**Data shown**
# # # # #

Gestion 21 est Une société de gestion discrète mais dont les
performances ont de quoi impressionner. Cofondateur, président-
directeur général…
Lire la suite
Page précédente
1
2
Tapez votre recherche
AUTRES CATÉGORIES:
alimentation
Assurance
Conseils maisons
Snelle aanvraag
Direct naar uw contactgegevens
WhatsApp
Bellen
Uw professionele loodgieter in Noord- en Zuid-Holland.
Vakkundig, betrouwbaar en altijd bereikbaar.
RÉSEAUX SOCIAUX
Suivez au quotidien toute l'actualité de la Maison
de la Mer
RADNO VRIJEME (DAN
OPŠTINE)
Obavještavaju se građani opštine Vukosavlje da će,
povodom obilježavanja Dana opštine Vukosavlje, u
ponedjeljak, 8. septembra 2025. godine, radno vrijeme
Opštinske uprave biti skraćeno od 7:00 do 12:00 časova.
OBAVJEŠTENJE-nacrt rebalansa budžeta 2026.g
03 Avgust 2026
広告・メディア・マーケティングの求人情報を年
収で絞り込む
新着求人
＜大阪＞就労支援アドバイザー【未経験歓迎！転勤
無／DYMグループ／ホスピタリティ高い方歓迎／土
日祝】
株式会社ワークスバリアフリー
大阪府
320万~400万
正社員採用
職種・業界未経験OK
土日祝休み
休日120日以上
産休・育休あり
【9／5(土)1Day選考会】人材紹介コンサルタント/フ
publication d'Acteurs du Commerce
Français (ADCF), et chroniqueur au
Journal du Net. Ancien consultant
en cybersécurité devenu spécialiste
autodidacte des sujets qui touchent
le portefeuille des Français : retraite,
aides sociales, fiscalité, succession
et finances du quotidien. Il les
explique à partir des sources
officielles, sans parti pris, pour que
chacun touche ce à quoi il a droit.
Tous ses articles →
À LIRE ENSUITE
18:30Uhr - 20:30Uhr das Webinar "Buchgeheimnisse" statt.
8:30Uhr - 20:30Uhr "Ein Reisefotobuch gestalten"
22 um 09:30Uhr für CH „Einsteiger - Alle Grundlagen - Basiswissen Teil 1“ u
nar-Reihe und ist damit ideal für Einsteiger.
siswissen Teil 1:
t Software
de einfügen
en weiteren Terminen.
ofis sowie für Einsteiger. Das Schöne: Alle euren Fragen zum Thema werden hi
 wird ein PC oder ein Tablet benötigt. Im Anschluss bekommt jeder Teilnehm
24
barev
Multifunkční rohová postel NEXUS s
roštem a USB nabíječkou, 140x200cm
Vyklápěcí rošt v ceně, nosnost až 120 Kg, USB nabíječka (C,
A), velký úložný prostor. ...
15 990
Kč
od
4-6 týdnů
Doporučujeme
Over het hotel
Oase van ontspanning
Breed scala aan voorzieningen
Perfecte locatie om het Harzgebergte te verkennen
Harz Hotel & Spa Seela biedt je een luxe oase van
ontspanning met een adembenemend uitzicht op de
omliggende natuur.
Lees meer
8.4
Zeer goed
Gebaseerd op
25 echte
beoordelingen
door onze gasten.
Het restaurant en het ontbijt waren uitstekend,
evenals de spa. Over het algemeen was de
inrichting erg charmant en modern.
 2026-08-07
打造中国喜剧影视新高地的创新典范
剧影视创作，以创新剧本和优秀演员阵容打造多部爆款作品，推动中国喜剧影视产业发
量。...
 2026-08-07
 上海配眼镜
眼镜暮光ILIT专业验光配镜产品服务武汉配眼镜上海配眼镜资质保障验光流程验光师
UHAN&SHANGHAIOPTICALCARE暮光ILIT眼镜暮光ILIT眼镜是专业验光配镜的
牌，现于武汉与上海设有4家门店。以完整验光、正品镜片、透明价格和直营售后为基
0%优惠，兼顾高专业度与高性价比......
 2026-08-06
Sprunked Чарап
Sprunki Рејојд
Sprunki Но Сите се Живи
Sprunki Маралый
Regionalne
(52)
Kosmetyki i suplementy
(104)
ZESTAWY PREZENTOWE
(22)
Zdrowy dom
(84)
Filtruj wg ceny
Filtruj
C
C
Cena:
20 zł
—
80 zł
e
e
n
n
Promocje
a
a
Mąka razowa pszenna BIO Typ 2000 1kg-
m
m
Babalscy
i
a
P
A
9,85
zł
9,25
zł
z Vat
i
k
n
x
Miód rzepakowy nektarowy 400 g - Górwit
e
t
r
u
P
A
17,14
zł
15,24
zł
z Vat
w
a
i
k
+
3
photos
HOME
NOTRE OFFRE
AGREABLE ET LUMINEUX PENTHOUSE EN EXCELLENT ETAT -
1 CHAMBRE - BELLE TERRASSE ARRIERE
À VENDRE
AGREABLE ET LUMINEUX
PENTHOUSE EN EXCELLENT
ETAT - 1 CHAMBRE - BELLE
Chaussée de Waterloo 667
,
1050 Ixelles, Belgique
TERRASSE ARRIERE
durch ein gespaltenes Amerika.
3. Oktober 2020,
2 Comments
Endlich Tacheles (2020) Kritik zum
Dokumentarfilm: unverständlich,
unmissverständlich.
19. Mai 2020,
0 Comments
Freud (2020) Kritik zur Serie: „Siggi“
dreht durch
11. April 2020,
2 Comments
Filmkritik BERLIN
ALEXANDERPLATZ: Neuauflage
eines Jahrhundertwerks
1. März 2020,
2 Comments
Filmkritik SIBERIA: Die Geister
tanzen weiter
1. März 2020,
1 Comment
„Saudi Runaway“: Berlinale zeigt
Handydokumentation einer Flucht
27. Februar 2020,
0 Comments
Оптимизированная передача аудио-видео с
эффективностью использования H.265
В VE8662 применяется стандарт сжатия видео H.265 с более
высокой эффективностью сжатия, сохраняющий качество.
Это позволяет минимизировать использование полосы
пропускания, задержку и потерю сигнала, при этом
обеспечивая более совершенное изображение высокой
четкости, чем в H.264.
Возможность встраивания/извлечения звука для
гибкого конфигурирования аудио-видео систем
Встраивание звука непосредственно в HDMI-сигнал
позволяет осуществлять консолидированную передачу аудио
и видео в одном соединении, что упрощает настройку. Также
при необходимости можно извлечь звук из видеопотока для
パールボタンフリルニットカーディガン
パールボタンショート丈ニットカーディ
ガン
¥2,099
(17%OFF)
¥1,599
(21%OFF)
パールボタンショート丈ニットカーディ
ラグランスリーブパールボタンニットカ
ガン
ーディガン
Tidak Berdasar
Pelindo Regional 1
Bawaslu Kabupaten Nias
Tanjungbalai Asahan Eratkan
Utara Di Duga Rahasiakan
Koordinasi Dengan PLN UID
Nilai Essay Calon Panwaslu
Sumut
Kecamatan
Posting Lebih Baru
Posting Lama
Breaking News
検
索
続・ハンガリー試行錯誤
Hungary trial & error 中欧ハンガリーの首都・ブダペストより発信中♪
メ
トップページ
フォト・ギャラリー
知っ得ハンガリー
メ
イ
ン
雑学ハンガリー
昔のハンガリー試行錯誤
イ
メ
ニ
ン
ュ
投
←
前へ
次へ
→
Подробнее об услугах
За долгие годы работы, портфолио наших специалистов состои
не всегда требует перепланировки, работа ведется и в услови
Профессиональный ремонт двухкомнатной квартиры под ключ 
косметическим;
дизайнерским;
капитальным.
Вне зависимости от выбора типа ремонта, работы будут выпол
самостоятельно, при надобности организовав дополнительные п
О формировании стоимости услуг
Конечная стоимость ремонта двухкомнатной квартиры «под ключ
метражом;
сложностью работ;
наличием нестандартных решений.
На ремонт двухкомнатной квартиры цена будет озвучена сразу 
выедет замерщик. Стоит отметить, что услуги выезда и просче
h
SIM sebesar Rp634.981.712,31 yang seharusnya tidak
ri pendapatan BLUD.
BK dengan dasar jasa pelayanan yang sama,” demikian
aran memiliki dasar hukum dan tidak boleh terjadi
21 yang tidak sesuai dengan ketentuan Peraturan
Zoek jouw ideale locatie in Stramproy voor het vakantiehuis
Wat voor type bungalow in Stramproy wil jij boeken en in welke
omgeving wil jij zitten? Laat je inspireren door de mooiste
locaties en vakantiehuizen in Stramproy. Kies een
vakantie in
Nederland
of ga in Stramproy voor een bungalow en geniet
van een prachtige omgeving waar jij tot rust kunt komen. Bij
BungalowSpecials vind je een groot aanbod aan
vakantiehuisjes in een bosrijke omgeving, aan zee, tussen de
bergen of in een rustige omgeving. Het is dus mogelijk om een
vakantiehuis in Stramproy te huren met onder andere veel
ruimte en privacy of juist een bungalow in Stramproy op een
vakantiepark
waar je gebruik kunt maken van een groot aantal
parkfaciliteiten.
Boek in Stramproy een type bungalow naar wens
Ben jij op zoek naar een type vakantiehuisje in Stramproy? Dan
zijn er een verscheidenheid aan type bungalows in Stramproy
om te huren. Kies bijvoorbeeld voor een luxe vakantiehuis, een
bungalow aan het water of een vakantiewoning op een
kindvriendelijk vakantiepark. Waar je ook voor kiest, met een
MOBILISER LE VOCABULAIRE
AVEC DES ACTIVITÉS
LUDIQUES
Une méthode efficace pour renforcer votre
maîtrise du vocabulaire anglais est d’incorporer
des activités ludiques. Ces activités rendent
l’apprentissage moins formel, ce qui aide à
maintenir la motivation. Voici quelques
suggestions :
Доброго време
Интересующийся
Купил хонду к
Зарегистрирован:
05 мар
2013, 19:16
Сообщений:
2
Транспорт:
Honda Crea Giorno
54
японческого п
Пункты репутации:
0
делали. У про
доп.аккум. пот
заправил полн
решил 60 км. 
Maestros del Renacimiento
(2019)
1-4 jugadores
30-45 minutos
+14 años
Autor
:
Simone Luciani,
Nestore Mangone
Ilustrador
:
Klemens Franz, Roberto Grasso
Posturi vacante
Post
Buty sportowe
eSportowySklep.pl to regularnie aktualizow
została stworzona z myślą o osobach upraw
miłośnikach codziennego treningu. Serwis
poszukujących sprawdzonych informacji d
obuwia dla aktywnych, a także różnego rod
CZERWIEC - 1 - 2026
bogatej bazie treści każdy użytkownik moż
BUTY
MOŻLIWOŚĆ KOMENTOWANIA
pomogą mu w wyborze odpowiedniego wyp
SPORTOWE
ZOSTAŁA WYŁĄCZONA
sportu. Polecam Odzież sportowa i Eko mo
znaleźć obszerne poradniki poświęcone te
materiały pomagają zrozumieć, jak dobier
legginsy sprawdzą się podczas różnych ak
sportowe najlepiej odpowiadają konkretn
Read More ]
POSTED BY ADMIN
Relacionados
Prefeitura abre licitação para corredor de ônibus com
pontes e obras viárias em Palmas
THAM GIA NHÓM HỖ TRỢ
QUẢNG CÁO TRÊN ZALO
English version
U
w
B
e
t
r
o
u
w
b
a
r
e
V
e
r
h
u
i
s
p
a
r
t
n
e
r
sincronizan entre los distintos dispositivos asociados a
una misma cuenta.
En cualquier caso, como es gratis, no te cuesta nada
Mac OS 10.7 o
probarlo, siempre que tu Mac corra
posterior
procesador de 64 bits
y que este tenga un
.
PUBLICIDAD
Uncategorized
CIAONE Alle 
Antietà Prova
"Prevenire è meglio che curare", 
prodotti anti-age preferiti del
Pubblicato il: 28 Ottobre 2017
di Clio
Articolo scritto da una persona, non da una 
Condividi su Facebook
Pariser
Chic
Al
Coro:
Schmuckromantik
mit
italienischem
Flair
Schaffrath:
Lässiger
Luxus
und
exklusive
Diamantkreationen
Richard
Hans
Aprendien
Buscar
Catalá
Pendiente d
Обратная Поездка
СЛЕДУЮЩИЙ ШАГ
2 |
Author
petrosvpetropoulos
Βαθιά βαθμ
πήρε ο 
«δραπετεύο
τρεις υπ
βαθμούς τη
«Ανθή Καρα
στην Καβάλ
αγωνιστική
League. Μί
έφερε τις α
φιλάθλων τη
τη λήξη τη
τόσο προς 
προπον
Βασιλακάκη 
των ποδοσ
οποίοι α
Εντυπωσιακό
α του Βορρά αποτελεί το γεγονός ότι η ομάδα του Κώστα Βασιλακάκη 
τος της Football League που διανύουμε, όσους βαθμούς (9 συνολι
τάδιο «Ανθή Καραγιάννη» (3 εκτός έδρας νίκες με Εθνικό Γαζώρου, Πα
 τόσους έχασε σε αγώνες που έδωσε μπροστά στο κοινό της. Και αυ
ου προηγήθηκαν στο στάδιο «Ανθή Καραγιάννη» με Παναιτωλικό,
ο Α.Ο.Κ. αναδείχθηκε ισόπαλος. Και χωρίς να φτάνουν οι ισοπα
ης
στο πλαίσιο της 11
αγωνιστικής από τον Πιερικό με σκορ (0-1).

# # # # #

**Exercise prompt**
For every line of the material that holds the word "quoi", make a copy.

**Response to the task**
performances ont de quoi impressionner. Cofondateur, président-
chacun touche ce à quoi il a droit.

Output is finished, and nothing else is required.